Negli ultimi giorni del 2020, però – in attesa del verdetto definitivo – su segnalazione del custode giudiziario la Corte d’Appello aveva deciso di vendere lo yacht all’asta per gli ingenti costi di manutenzione. Ad aggiudicarselo era stato l’ex patron della Formula 1 Bernie Ecclestone, un vecchio amico di Briatore, pagandolo sette milioni e mezzo di euro, circa un terzo del valore di mercato (stimato dallo stesso tribunale intorno ai 19 milioni). Sei mesi dopo, ecco l’esito che nessuno si aspettava: la Corte di Cassazione annulla la confisca e rimanda gli atti ai giudici d’Appello, i quali – altri sei mesi dopo – non solo confermano la decisione, ma assolvono l’imprenditore nel merito, ridandogli con tante scuse il ricavato della vendita all’asta. Lui però non si accontenta e tramite i suoi legali fa ricorso chiedendo di avere la differenza di 12 milioni tra quella somma e il valore di mercato.

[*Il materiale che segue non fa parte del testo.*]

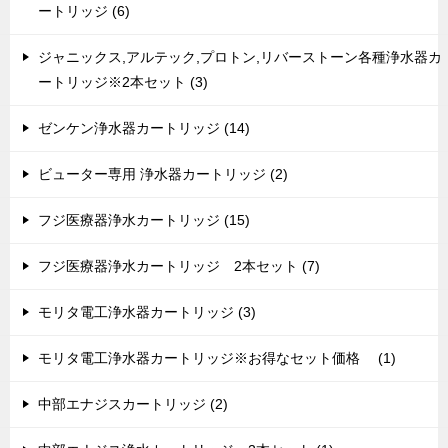
ートリッジ (6)
ジャニックス,アルテック,プロトン,リバーストーン各種浄水器カ
ートリッジ※2本セット (3)
ゼンケン浄水器カートリッジ (14)
ビューター専用 浄水器カートリッジ (2)
フジ医療器浄水カートリッジ (15)
フジ医療器浄水カートリッジ 2本セット (7)
モリタ電工浄水器カートリッジ (3)
モリタ電工浄水器カートリッジ※お得なセット価格 (1)
中部エナジスカートリッジ (2)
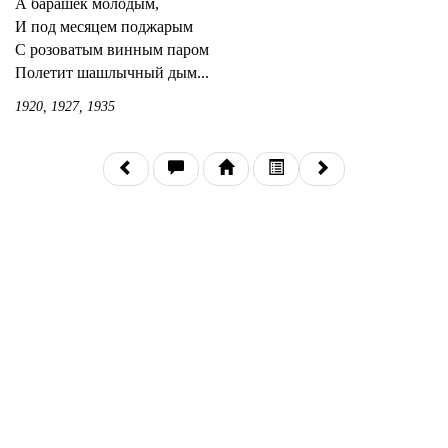
А барашек молодым,
И под месяцем поджарым
С розоватым винным паром
Полетит шашлычный дым...
1920, 1927, 1935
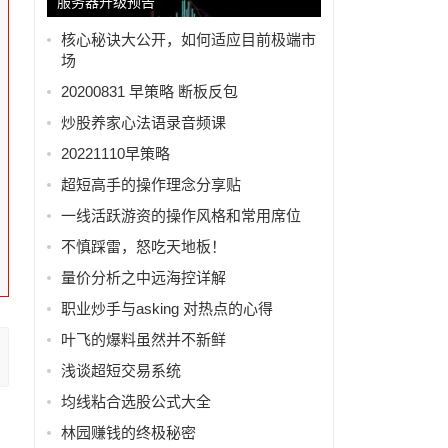
服务器升级预告
，
核心秘诀大公开，如何适应目前极端市
场
20200831 早策略 断板反包
炒股养家心法语录音频课
20221110早策略
超短高手的操作理念分享贴
一线活跃游资的操作风格和常用席位
不慎踩雷，怒吃天地板！
量价分析之中远海控详解
职业炒手与asking 对热点的心得
叶飞的爆料虽然并不新鲜
浅谈超短交易系统
均线粘合选股公式大全
林园赚钱的终极秘密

La questione finisce ancora una volta alla Corte d’Appello genovese, che rigetta la domanda. “È significativo che gli stessi brokers operanti a livello internazionale nel settore della nautica che avevano astrattamente stimato il prezzo di una possibile vendita in 15 milioni di euro (il prezzo di 19 milioni di euro era indicato solo quale cosiddetto market asking price, cioè prezzo richiesto dal venditore), abbiano poi raccomandato – sulla base delle caratteristiche concrete del natante, del suo marchio non rinomato e da ricondurre ad un cantiere che ha cessato l’attività, del tempo necessariamente limitato per procedere alla vendita giudiziale senza incorrere in ulteriori perdite, a fronte di un periodo normalmente impiegato di circa 12-18 mesi – di fissare un prezzo di vendita non superiore ai sette milioni di euro“, scrive il collegio, ritenendo quindi che Briatore non abbia subito alcun danno. I suoi egali hanno annunciato ricorso in Cassazione.